Herbert Irving Comprehensive Cancer Center, Columbia University.
J Vis Exp. 2013 Jul 22(77):50633. doi: 10.3791/50633.
Mitochondria have roles in many cellular processes, from energy metabolism and calcium homeostasis to control of cellular lifespan and programmed cell death. These processes affect and are affected by the redox status of and ATP production by mitochondria. Here, we describe the use of two ratiometric, genetically encoded biosensors that can detect mitochondrial redox state and ATP levels at subcellular resolution in living yeast cells. Mitochondrial redox state is measured using redox-sensitive Green Fluorescent Protein (roGFP) that is targeted to the mitochondrial matrix. Mito-roGFP contains cysteines at positions 147 and 204 of GFP, which undergo reversible and environment-dependent oxidation and reduction, which in turn alter the excitation spectrum of the protein. MitGO-ATeam is a Förster resonance energy transfer (FRET) probe in which the ε subunit of the FoF1-ATP synthase is sandwiched between FRET donor and acceptor fluorescent proteins. Binding of ATP to the ε subunit results in conformation changes in the protein that bring the FRET donor and acceptor in close proximity and allow for fluorescence resonance energy transfer from the donor to acceptor.

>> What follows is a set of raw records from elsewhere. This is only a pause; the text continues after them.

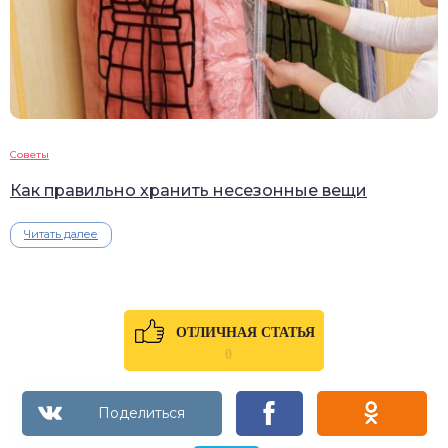
Советы
Как правильно хранить несезонные вещи
Читать далее
ОТЛИЧНАЯ СТАТЬЯ
0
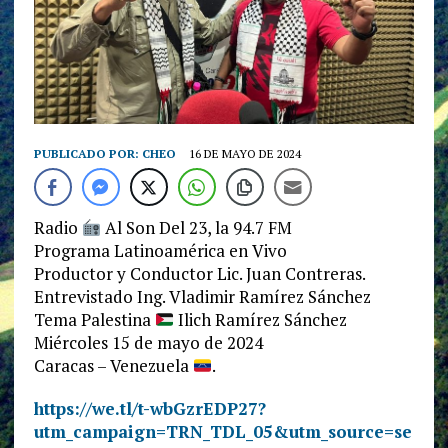
PUBLICADO POR:
CHEO
16 DE MAYO DE 2024
Radio
Al Son Del 23, la 94.7 FM
Programa Latinoamérica en Vivo
Productor y Conductor Lic. Juan Contreras.
Entrevistado Ing. Vladimir Ramírez Sánchez
Tema Palestina
Ilich Ramírez Sánchez
Miércoles 15 de mayo de 2024
Caracas – Venezuela
.
https://we.tl/t-wbGzrEDP27?
utm_campaign=TRN_TDL_05&utm_source=se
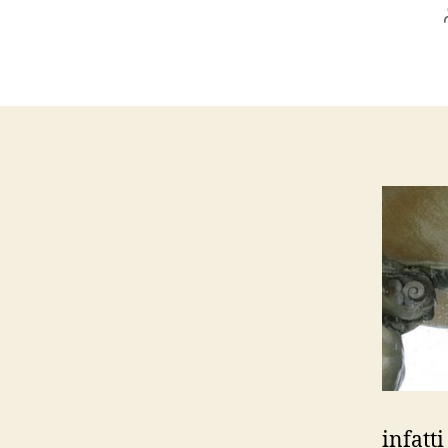
infatt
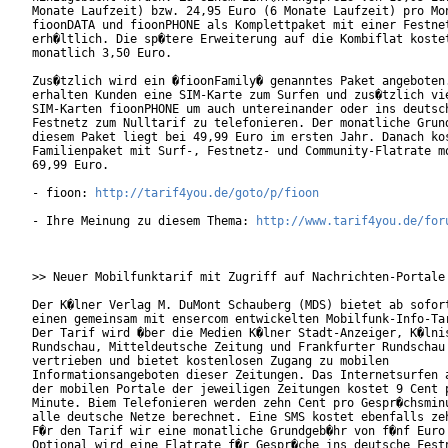
Monate Laufzeit) bzw. 24,95 Euro (6 Monate Laufzeit) pro Mon
fioonDATA und fioonPHONE als Komplettpaket mit einer Festnet
erh�ltlich. Die sp�tere Erweiterung auf die Kombiflat kostet
monatlich 3,50 Euro.     

Zus�tzlich wird ein �fioonFamily� genanntes Paket angeboten.
erhalten Kunden eine SIM-Karte zum Surfen und zus�tzlich vie
SIM-Karten fioonPHONE um auch untereinander oder ins deutsch
Festnetz zum Nulltarif zu telefonieren. Der monatliche Grund
diesem Paket liegt bei 49,99 Euro im ersten Jahr. Danach kos
Familienpaket mit Surf-, Festnetz- und Community-Flatrate mo
69,99 Euro.      

- fioon: 
http://tarif4you.de/goto/p/fioon
- Ihre Meinung zu diesem Thema: 
http://www.tarif4you.de/for
>> Neuer Mobilfunktarif mit Zugriff auf Nachrichten-Portale

Der K�lner Verlag M. DuMont Schauberg (MDS) bietet ab sofort
einen gemeinsam mit ensercom entwickelten Mobilfunk-Info-Tar
Der Tarif wird �ber die Medien K�lner Stadt-Anzeiger, K�lnis
Rundschau, Mitteldeutsche Zeitung und Frankfurter Rundschau

vertrieben und bietet kostenlosen Zugang zu mobilen

Informationsangeboten dieser Zeitungen. Das Internetsurfen a
der mobilen Portale der jeweiligen Zeitungen kostet 9 Cent p
Minute. Biem Telefonieren werden zehn Cent pro Gespr�chsminu
alle deutsche Netze berechnet. Eine SMS kostet ebenfalls zeh
F�r den Tarif wir eine monatliche Grundgeb�hr von f�nf Euro 
Optional wird eine Flatrate f�r Gespr�che ins deutsche Festn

线粒体在许多细胞过程中发挥作用,从能量代谢、钙稳态到细胞寿命控制和程序性细胞死亡。这些过程影响线粒体的氧化还原状态和ATP产生,并受其影响。在这里,我们描述了两种比率型、基因编码的生物传感器的用途,它们可以在活酵母细胞中以亚细胞分辨率检测线粒体氧化还原状态和ATP水平。线粒体氧化还原状态使用靶向线粒体基质的氧化还原敏感型绿色荧光蛋白(roGFP)进行测量。线粒体roGFP在GFP的第147和204位含有半胱氨酸,它们经历可逆的、依赖环境的氧化和还原,进而改变蛋白质的激发光谱。MitGO-ATeam是一种Förster共振能量转移(FRET)探针,其中F0F1-ATP合酶的ε亚基夹在FRET供体和受体荧光蛋白之间。ATP与ε亚基的结合导致蛋白质构象变化,使FRET供体和受体靠近,并允许荧光共振能量从供体转移到受体。